Suddenly all his brooding vanished as a cry of delight swept through him. ‘But I’ve won a mark at chess! A whole mark! Now my daughter will get well again. Quick, a bottle of red wine, and some milk and —”

Wild with excitement, he searched through his pockets. As he did so his eye fell on the black armband round his sleeve and at once he remembered the awful, naked truth: his daughter had died during the night.

He clasped his head in his hands. Yes, died. Now he knew how he came to be in the café — he had come from the graveyard, from the funeral. They had buried her that afternoon. Hastily, soullessly, sullenly. Because it had rained so hard.
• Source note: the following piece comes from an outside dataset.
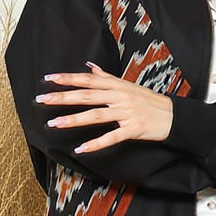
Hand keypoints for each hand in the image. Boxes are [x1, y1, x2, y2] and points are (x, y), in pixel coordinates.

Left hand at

And then he had wandered round the streets, for hours on end, gritting his teeth, desperately listening to the clatter of his heels and counting, counting, from one to a hundred, then starting again, to stop himself going mad from the idea that his feet might unwittingly take him back home, back to his bare room with the pauper’s bed where she had died and which was now empty. Somehow or other he must have ended up here. Somehow or other.

He clutched the edge of the table to stop himself collapsing. Disjointed words and phrases kept popping up in his scholarly mind: ‘Hmm, yes, I should have… blood… transfusions. I should have transferred blood to her from my veins… blood from my veins…’ he repeated mechanically a few times. Then a sudden thought gave him a start: ‘But I can’t leave my child all by herself, out there in the wet night.’ He wanted to scream it out loud, but all that came was a low whimper.

Another thought jolted him: ‘Roses, a bouquet of roses, that was her last wish. I won a mark at chess, so at least I can buy her a bouquet of roses.’ He rummaged through his pockets again and dashed out, hatless, into the darkness, in pursuit of one last, faint will-o-the-wisp.

The next morning they found him on his daughter’s grave. Dead. His hands thrust deep into the earth. He had slashed his wrists and his blood had trickled down to the girl sleeping below.

His pale face shone proudly with the peace that can never be disturbed by hope again.